Subject: Re: Virtual Memory Subsystem
To: Jonathan Stone <jonathan@DSG.Stanford.EDU>
From: John S. Dyson <toor@dyson.iquest.net>
List: port-i386
Date: 11/26/1996 08:09:13
> 
> >Well, it doesn't always seem to matter what the end-users think.  There are
> >a few annoying misfeatures in NetBSD that (IMHO) should have been fixed on
> >day #1, but haven't.  This VM thing may not be fixed for another 3 years, I
> >guess.  I would also appreciate it if my machines didn't come to a complete
> >halt when I run out of RAM.
> 
> 
> I don't understand. 
> 
> There is a fix for that in -current, and has been, I beleive, since
> before 1.2 was released.
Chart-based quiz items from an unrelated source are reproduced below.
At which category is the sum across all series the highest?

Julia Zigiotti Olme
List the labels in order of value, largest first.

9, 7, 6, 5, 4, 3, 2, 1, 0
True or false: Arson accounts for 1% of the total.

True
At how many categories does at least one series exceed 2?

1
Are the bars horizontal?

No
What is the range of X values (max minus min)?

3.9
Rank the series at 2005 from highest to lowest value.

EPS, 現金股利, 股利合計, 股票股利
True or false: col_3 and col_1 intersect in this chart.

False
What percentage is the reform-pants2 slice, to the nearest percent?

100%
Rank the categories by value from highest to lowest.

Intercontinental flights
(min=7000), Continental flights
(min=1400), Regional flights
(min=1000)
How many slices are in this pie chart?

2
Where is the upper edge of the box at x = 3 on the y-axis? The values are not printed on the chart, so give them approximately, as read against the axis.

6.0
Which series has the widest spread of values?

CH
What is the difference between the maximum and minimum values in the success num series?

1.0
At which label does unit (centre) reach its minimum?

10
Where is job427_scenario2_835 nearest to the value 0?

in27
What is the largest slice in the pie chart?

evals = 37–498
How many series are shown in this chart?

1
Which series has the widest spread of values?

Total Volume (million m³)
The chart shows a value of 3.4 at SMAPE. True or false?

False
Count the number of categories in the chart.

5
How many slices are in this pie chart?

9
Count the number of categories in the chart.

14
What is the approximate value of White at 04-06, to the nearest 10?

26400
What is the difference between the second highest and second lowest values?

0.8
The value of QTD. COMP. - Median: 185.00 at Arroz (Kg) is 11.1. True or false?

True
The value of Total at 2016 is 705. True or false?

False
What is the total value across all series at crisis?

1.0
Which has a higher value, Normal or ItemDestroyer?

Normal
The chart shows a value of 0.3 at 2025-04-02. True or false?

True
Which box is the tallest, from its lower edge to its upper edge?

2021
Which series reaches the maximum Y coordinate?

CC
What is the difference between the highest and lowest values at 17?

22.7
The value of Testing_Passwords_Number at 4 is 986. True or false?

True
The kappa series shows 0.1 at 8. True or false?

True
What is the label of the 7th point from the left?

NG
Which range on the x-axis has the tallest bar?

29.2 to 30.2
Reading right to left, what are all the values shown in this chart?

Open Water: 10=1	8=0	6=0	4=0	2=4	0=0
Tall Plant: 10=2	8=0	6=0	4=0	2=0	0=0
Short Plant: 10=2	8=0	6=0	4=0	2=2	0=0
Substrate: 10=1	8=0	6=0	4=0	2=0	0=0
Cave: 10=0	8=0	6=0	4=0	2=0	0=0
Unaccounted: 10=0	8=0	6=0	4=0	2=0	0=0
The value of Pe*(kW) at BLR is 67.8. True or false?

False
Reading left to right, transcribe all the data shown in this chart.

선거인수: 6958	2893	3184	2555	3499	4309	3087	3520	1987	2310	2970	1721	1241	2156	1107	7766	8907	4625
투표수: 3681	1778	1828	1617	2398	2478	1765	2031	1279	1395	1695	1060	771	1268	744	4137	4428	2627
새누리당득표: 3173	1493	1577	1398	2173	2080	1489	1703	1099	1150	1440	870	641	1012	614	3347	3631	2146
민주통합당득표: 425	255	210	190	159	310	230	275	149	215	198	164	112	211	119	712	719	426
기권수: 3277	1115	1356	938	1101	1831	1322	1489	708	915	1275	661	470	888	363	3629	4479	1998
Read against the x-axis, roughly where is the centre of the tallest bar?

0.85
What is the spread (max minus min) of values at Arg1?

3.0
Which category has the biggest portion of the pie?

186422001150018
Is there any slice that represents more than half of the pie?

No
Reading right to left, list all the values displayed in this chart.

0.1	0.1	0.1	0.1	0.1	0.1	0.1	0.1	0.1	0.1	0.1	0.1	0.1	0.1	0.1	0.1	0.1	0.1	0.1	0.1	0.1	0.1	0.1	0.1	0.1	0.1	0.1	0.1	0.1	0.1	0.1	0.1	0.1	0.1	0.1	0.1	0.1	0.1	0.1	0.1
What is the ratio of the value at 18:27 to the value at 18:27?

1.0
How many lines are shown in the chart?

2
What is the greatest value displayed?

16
I hope it goes in as an official patch for
> 1.2.  The relevant change was from 1.23 to 1.24 of
> sys/vm/vm_pageout.c. pr #2755 explains the problem.
> 
This mitigates some of the performance problems when running out of memory,
but doesn't help the swap leak problem.  Unfortunately, I have my mail
reader setup to read mail backwards, and thought that you were talking about
swap leaks (collapse problems.)

The original Lite/2 VM system has many serious problems, and needs someone
to fix the problems in both the NetBSD and OpenBSD camps.  The VM system
is NOT that complicated.  (Esp. since most of the problems have already
been fixed in FreeBSD, and only portability issues need to be visited now.)

Please note that the tsleep mod that I had suggested in vm_pageout (and
adopted into NetBSD) is not a "solution" to a problem, but only a quick
fix workaround until someone takes the general problem on.

1) Say away from simple clock algorithms, but a working clock algorithm is
   better than the Lite/2 code.
2) Allow the pageout daemon to block at the right times.  (If the
   paging device is overloaded, it doesn't help to start freeing
   useful pages.)  -- this is partially addressed by the tsleep mod.
3) Note that the original code is using a dreaded FIFO algorithm,
   throwing away alot of useful info on architectures that support
   the reference bit.  A hybrid algorithm is possible that would support
   hardware that goes to the trouble of providing reference info.

There may be some problems with reference bit handling in the rest of
the code, so be careful if you modify the pageout daemon to also make
sure that the reference bit is managed correctly.  (I seem to remember
problems in that area.)  It might be the reason that the pageout daemon
uses the wasteful algorithm in moving active pages to the inactive queue.
(It by itself could be a bug work-around.)

VM bugs appear to be common across OSes though, I read some info recently
(I think on USENET) about bugs in MacOS -- very interesting...  Also, there
is a borderline silly (and short) paper from Microsoft defending FIFO.

John